Page 1 of 1

2-3 zone defense.

Posted: Wed Mar 4, 2009 9:35 pm
by Undrafted Rook
I'm sure everybody noticed Rockets playing 2-3 zone in stretches against the Raptors last night. It looked like a game-time adjustment by Rick Adelman and his comments at post-game interview confirmed that. It was basicly a match up -zone where defenders guard the player in their area and the defense always takes the alignment of the offense. It's pretty much a given that you have to match up your zone in the NBA because of court size and players' shooting ability.

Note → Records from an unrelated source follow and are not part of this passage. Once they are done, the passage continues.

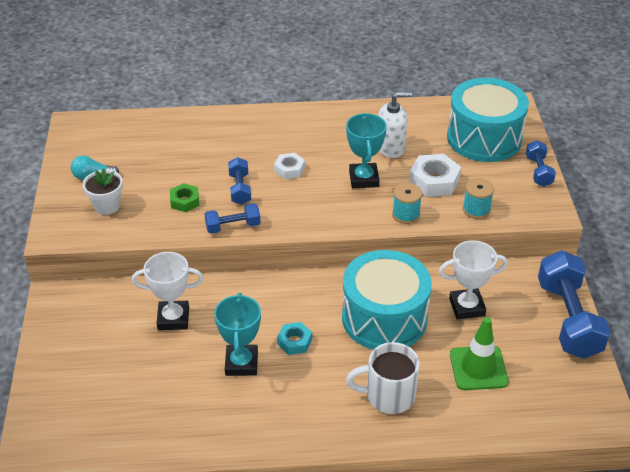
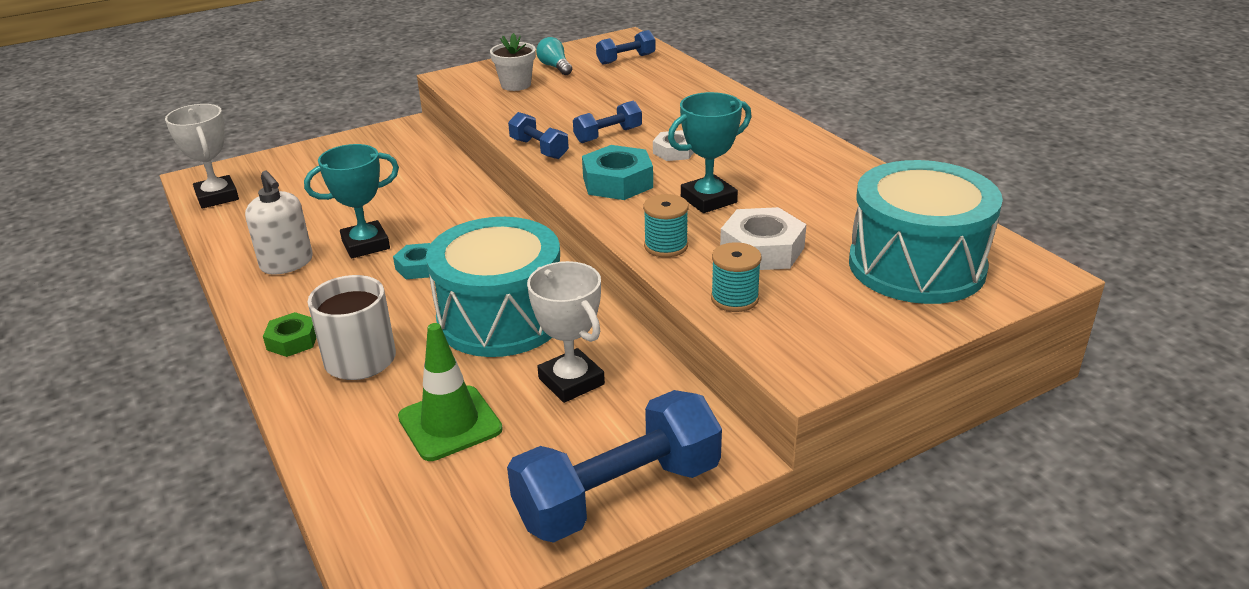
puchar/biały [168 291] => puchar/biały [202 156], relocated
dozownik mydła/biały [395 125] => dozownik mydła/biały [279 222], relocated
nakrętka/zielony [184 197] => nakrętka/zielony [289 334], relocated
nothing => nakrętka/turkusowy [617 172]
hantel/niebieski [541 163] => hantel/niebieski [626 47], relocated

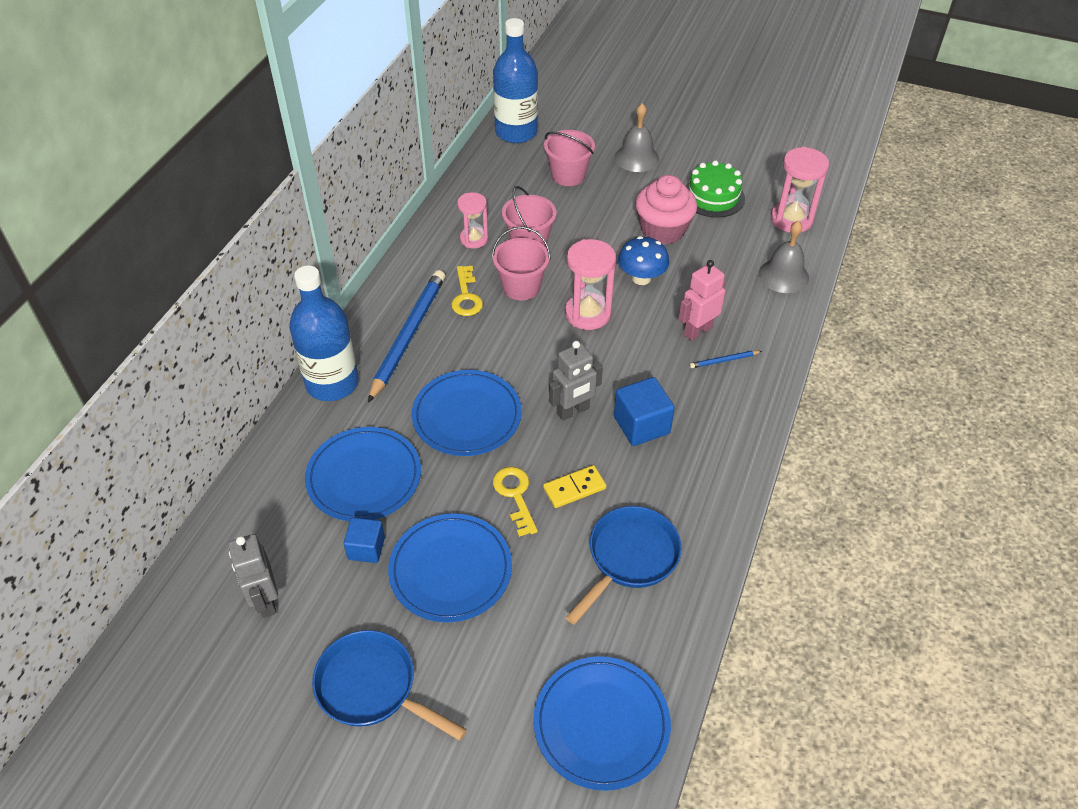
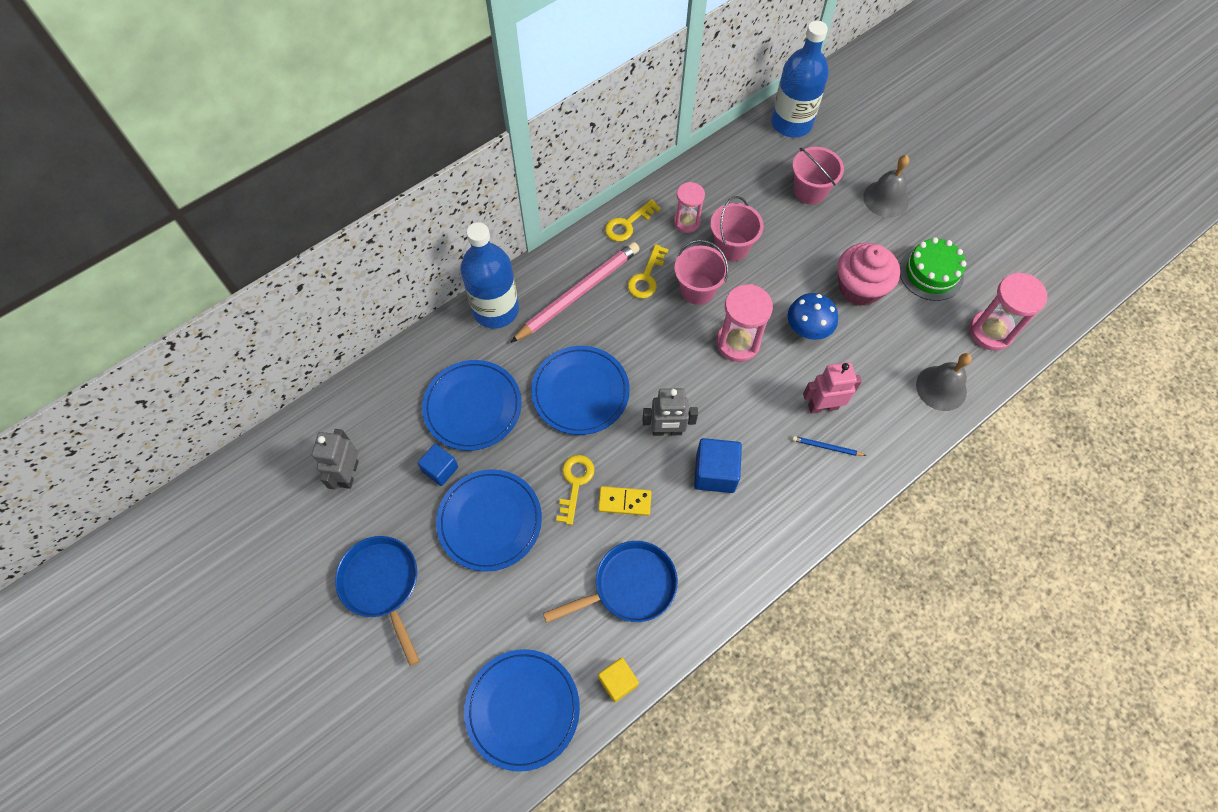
ołówek/niebieski [406 336] => ołówek/różowy [575 292]
nothing => sześcian/żółty [618 680]
nothing => klucz/żółty [633 220]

I think it was a good showing, Rockets did a decent job in locating the shooters at the arc and forcing players like Marion and Ukic to shoot treys. With zone defense you'll always give up a three eventually, best you can do is "choose" the shooter and contest.

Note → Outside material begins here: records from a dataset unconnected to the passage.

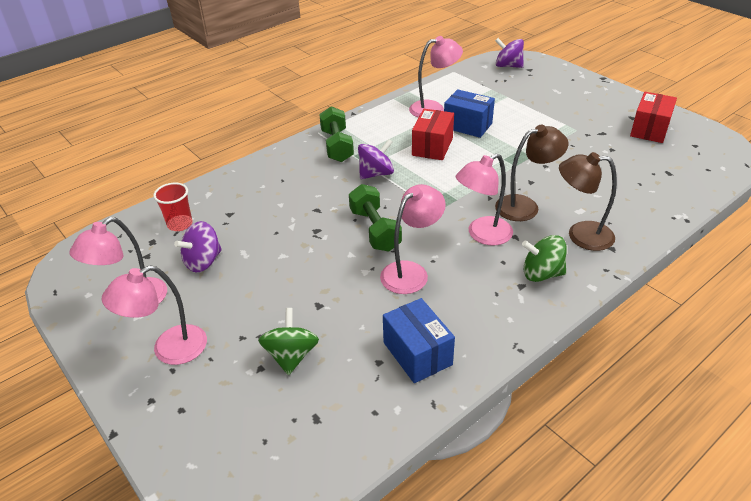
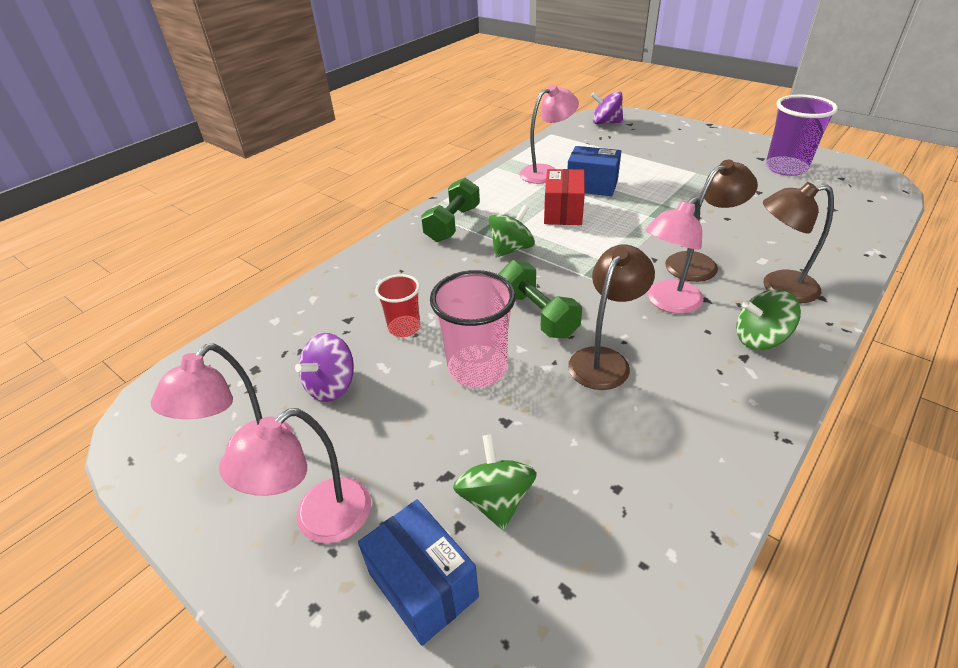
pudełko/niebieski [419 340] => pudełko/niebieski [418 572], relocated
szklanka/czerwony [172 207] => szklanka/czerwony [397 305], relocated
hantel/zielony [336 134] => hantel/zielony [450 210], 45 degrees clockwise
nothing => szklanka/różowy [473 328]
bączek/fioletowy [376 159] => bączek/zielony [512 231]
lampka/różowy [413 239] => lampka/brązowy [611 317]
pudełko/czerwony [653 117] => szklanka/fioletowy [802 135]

High post is a soft spot for the 2-3, ideally you'd like your guards to cover it but sometimes center has to come up and shade the man in the high post. Raptors got some shots from the FT-line but they were mostly turnaround jumpers, and most importantly they weren't able to make good passes out of that spot.

I liked how Yao was moving to cover the low post player, every time Raptors moved the ball to the low post he was in position to defend 1-on-1. I saw one pretty bad lapse, the Marion alley-oop along the baseline. Raptors were running pretty elementary set to counter the zone IMO and relied on good shooting. A true test would become against smarter and better coached teams.

Zone defenses are vulnerable to offensive rebounding, so all 5 players usually crash the defensive boards. That means fewer opportunities to get out on to the fast break.

I think the zone has potential in situations where teams are attacking Yao with an outside shooting big playing center like Bargani, Okur, Alridge or Nowitzki, or the pick & roll -defense is lacking. Usually teams can't stay in a zone for too long, every zone breaks eventually, but IMO they can be very effective in 3-5 minute spurts. Rockets have smart defenders to put on the floor, I could see it working. Though I don't know how Coach Adelman truly feels about zones, they haven't been that popular in the NBA and Adelman has been around the NBA for a while now.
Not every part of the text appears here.